Table 3. Univariable and multivariable analyses for each clinical feature
Validation of the Four mRNA Markers for Survival Prediction by KM Curve Analysis
KM curves and log-rank tests showed a poor prognosis in patients with high risk scores (p < 0.0010) (Fig. 6A). The univariate Cox regression analysis of OS showed that several clinicopathological factors, including age, sex, T classification, N classification, M classification, new events, neoplasm cancer status, tobacco smoking history, radiation therapy and residual tumours, were valid in predicting the survival rate of LUSC patients. The KM method was then adopted to identify the above consequences. According to the curve, patients aged > sixty-eight, the presence of a tumour after treatment, a T classification > T1, distant organ metastasis, a tumour stage > stage I, a residual tumour, tobacco smoking history, or a positive tumour finding during the follow-up visit were correlated with a poor prognosis (Fig. 6B, 6C, 6E, 6G, 6K, 6M, 6N, 6O). These consequences provide further acknowledgement of the correctness of our analysis. Therefore, a further stratified analysis was achieved for data mining. The risk score is superior to other clinical indicators based on the results.
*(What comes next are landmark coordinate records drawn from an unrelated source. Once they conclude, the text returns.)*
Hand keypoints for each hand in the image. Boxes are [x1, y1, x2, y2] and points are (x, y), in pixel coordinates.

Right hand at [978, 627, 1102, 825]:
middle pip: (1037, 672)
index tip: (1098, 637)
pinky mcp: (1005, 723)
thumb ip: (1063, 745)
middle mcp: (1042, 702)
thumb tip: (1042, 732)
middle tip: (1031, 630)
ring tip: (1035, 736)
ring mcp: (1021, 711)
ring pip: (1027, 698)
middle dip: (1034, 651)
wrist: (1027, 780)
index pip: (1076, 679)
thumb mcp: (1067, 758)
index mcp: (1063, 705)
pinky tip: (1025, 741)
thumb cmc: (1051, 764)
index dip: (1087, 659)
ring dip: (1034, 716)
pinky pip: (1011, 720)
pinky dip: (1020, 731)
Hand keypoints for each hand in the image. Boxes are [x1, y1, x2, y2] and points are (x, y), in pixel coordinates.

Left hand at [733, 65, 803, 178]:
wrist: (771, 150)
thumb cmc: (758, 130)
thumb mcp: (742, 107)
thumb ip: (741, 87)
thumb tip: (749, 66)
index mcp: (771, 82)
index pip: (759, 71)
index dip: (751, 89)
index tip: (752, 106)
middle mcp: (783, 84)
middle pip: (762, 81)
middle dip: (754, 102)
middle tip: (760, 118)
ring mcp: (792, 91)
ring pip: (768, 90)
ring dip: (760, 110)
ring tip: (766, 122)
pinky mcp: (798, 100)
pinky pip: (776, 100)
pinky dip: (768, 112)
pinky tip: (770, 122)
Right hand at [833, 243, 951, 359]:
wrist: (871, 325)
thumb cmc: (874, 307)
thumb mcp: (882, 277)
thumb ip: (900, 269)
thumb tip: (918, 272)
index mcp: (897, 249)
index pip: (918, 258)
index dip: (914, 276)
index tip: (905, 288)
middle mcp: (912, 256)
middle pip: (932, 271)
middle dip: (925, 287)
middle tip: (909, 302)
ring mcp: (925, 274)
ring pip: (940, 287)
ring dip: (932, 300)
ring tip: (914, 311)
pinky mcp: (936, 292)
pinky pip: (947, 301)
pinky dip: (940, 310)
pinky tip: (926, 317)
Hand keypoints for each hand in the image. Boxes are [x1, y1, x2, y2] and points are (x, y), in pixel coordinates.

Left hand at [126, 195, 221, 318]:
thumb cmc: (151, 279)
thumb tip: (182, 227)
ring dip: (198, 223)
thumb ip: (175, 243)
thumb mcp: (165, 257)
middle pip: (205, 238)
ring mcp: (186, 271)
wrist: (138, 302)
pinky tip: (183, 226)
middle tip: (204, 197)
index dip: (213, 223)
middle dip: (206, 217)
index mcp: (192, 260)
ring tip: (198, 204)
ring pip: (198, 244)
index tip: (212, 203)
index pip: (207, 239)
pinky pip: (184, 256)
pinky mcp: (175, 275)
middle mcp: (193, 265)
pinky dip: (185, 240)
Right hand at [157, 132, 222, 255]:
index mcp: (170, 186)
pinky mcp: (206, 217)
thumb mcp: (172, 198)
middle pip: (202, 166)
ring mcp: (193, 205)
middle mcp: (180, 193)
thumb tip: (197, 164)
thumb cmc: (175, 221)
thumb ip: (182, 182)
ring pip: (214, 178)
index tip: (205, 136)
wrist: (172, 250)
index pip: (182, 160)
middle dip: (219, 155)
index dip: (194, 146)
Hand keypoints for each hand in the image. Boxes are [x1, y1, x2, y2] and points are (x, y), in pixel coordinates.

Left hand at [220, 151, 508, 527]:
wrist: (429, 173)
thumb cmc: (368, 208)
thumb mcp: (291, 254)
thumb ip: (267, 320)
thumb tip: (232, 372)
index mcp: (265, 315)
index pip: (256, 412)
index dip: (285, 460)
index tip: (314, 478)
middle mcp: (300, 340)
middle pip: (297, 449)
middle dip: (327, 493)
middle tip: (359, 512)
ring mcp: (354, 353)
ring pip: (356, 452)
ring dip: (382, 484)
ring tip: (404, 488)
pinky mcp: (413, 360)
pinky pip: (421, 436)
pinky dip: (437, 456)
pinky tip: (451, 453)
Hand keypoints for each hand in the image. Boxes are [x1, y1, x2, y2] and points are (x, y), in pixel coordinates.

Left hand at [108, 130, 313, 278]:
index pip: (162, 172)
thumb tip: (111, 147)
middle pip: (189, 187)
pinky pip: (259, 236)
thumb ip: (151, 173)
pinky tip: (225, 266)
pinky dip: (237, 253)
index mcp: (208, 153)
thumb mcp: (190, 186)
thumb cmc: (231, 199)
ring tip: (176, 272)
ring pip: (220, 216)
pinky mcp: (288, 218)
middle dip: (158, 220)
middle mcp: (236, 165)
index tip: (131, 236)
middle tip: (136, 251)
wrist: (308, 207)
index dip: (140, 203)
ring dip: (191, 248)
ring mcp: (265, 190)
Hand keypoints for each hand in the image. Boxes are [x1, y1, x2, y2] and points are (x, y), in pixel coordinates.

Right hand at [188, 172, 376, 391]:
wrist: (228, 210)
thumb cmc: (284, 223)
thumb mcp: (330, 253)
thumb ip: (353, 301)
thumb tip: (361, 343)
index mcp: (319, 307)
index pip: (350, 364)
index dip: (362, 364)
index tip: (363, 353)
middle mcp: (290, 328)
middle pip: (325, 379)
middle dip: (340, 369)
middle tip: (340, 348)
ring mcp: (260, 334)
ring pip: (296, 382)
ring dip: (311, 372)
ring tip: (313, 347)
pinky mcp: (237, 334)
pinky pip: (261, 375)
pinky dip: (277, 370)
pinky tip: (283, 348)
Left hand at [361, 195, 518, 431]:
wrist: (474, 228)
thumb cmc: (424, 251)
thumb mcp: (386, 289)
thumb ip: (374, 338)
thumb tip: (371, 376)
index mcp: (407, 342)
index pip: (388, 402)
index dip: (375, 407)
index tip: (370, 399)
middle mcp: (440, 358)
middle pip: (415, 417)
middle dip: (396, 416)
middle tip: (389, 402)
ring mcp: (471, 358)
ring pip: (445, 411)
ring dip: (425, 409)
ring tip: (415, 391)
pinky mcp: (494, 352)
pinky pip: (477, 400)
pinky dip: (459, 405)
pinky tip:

Validation of the Differentially Expressed Genes between the High-risk and Low-risk Groups
We classified LUSC patients into two groups by the risk score and determined the enriched pathways in the high-risk and low-risk groups by GSEA and GSVA. The differentially expressed genes were then subjected to mass survival analyses, and related genes were obtained. We calculated the Pearson correlation coefficients between related genes and the four genes and found a correlation between CDKN1A and KLK5 and between CDKN1A and KLK7, with R values greater than 0.3 (Fig. 7B).